The other bar chart titled as actual median annual salary for data scientists at 2016 follows immediately to reflect how the data scientists are actually paid against the living standard at the corresponding cities. The city names show up immediately on top of the panel reflects the existence of the data for the data scientist income.
On the top of the right hand section, the living cost indices for detailed components are shown with value 100 represented the national average for all the cities in the survey. The other nice feature is the integration with Google Maps to show the geographical location of the destination. Using this map, one can check the neighborhood and businesses of the city by zooming in. This can be used to determine the quality of life in each city one is considering moving to, such as shopping and amenities.
Data Exploration through Shiny GUI applications:
In this section, I applied this application to evaluate if data scientists are paid fairly by national living standards. For the extreme case, we see that data scientists in New York City are not paid according to the overall living cost. By fixing the salary at the value of the average income in San Francisco, CA (approximately $120k), we would expect the data scientists should be paid an annual average wage above $150k.

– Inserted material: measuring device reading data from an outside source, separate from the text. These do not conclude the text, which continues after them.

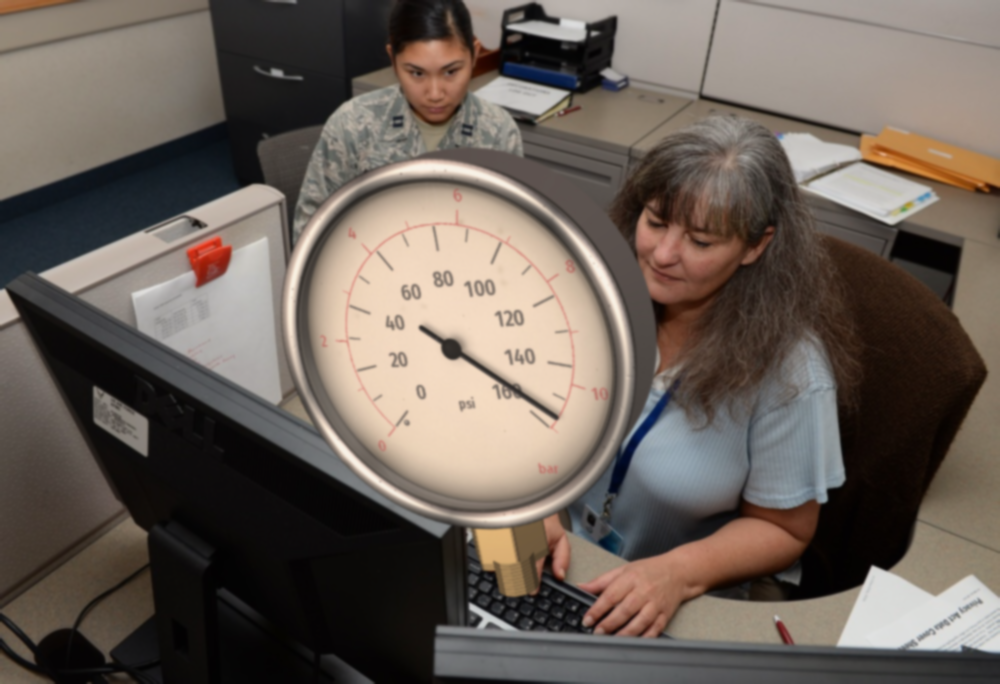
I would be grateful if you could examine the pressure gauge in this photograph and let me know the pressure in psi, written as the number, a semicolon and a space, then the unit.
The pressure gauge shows 155; psi
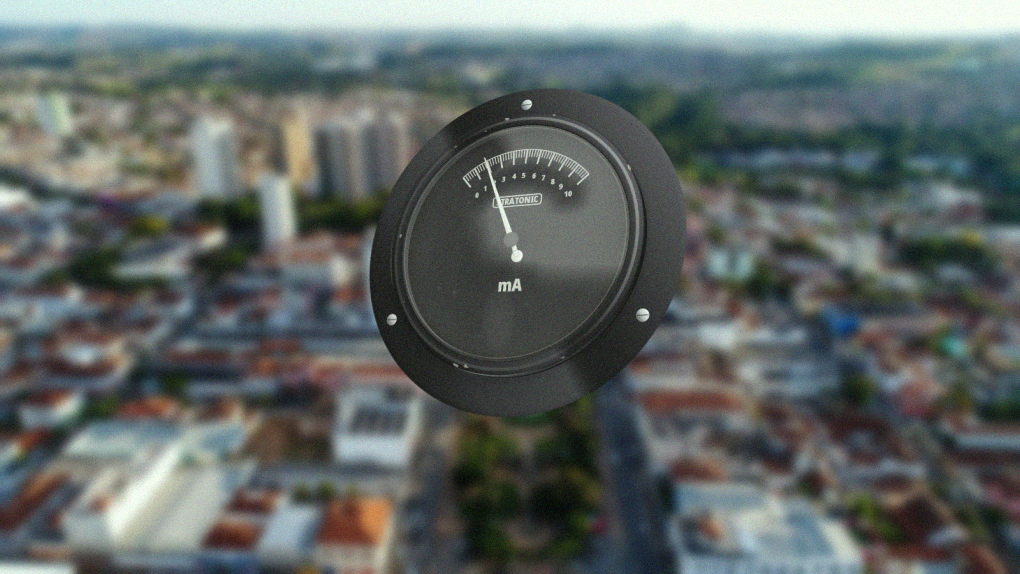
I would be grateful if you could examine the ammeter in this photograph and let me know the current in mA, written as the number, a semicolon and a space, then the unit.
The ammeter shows 2; mA
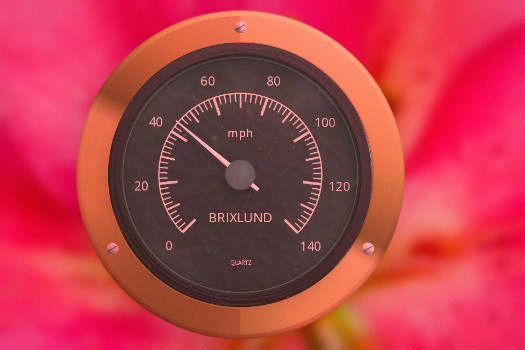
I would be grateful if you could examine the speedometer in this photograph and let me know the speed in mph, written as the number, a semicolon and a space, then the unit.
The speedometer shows 44; mph
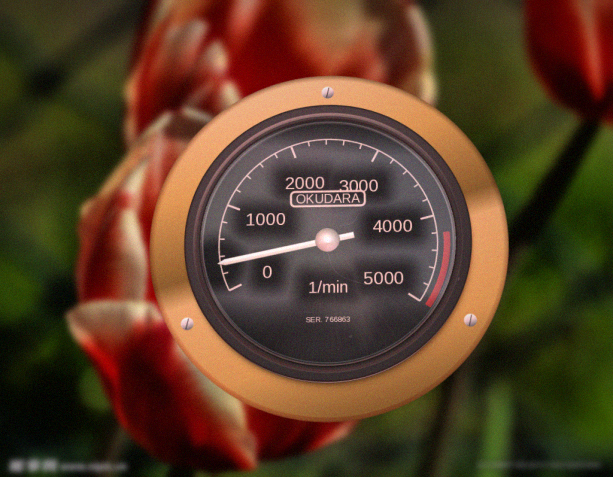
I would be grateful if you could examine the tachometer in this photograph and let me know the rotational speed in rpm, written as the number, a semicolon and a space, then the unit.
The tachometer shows 300; rpm
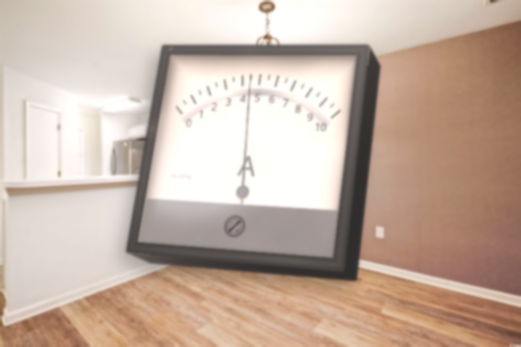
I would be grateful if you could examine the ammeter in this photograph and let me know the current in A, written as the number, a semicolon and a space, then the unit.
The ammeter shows 4.5; A
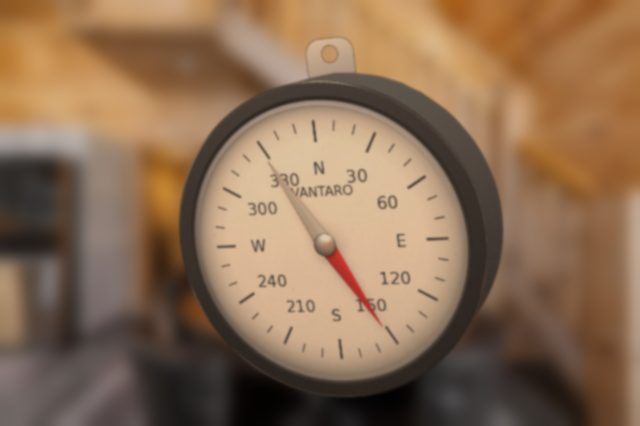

However, we observe the actual pay in 2016 in New York City is only about $100k. One can play the same game by changing the destination city to Washington D.C. area. I found the data scientists in D.C. are one of the worst paid groups in major cities in the nation.
As far as the cities where data scientists are paid fairly, we show that the city of Seattle, Washington is pretty good, even though the actual median salary number is low in the nation, but the lower living cost can justify this. One can end up with additional $10k annual savings in Seattle. By my studies, I found that the cities of Atlanta, Georgia; Austin, Texas; and Chicago, Illinois are the places where data scientists can have much less financial concerns in the long run.
The other interesting aspect I find is that the data scientist salaries seem to coincide with the trend of the living standard when one takes the housing factor out, as illustrated for the application demo. It seems to me that companies do not factor the employee's home ownership cost into their salary offers. As one can imagine, the majority of living costs is going to be dominated by housing, and this salary is not good enough to compensate for the cost of living in highly populated cities.
Conclusions and discussions:
In this project, I demonstrated the trial version of GUI application for the living cost estimation in R. For research purposes, I show how one can explore the correlation between living costs and earnings for data scientists. For the need of relocation, the estimator can also provide a clue about the relative living cost differences in different cities. It would be interesting to see if our conclusion holds for other occupations beyond data scientists. The living cost indices alone only provide the relative information between cities.
To draw absolutely quantitative information, one would need to find the national average spending in each category. With additional information, one could make a statistical machine learning process to predict the actual salary earned based on the spending in each category of the indices. The main assumption in the study is that the relative differences in living costs are not time sensitive within a 6-year range.